Оба маэстро вдосталь посмеялись за своим ужином: «Она, кажется, заподозрила в нас ловеласов, эта величественная особа!» — повторяли они.

Но завершающее выступление Натальи Павловны было великолепно в самом истинном значении этого слова: она уже сидела за вечерним чаем со своими друзьями-домочадцами, когда навестить ее явился один из прежних знакомых. Разговор зашел о положении эмигрантов.

— Как бы ни было оно тяжело, а все-таки несравненно легче нашего, — позволил себе заметить гость. — Мы с вами, Наталья Павловна, сделали очень большую ошибку — нам следовало уже давно уехать с семьями. В двадцать пятом году в Германию выпускали очень легко, и я уверен, что там наша жизнь шла бы нормально.

Наталья Павловна нахмурилась:

— Я никогда не желала делаться эмигранткой. Нормальной жизнь на чужбине быть не может. Мне, русской женщине, просить убежища у немцев? Мой муж, мой брат и оба мои сына сражались с немцами.

— Помилуйте, Наталья Павловна, вы предпочитаете иметь дело с большевиками? Кажется, они уже достаточно себя показали!

— Я бы отдала все оставшиеся мне годы жизни, лишь бы увидеть конец этого режима, — с достоинством возразила старая дама, — но это наша, домашняя беда. Пока я в России — я дома и лучше кончу мои дни в ссылке, чем буду процветать за рубежом.

Головка Аси слегка вскинулась от радостной гордости за бабушку, а черные на выкате глаза мадам восторженно сверкнули.

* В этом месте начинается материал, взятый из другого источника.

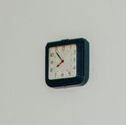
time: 7:53
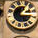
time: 1:16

«Дядя Сережа уже в ссылке, но думает, конечно, только так!» — подумала Ася. Она чувствовала себя странно растравленной впечатлениями этого дня, когда перед сном потянулась поцеловать маленький эмалевый образок, стоя уже раздетая на коленях в своей кровати. Эмалевый образок этот и плюшевый старый мишка — две только вещи принадлежали лично ей во всем доме. Однако сознание ни разу не фиксировало этот момент. Мир ее мыслей был еще по-детски целостен, но быстрота и верность реакций не оставляли места ограниченности.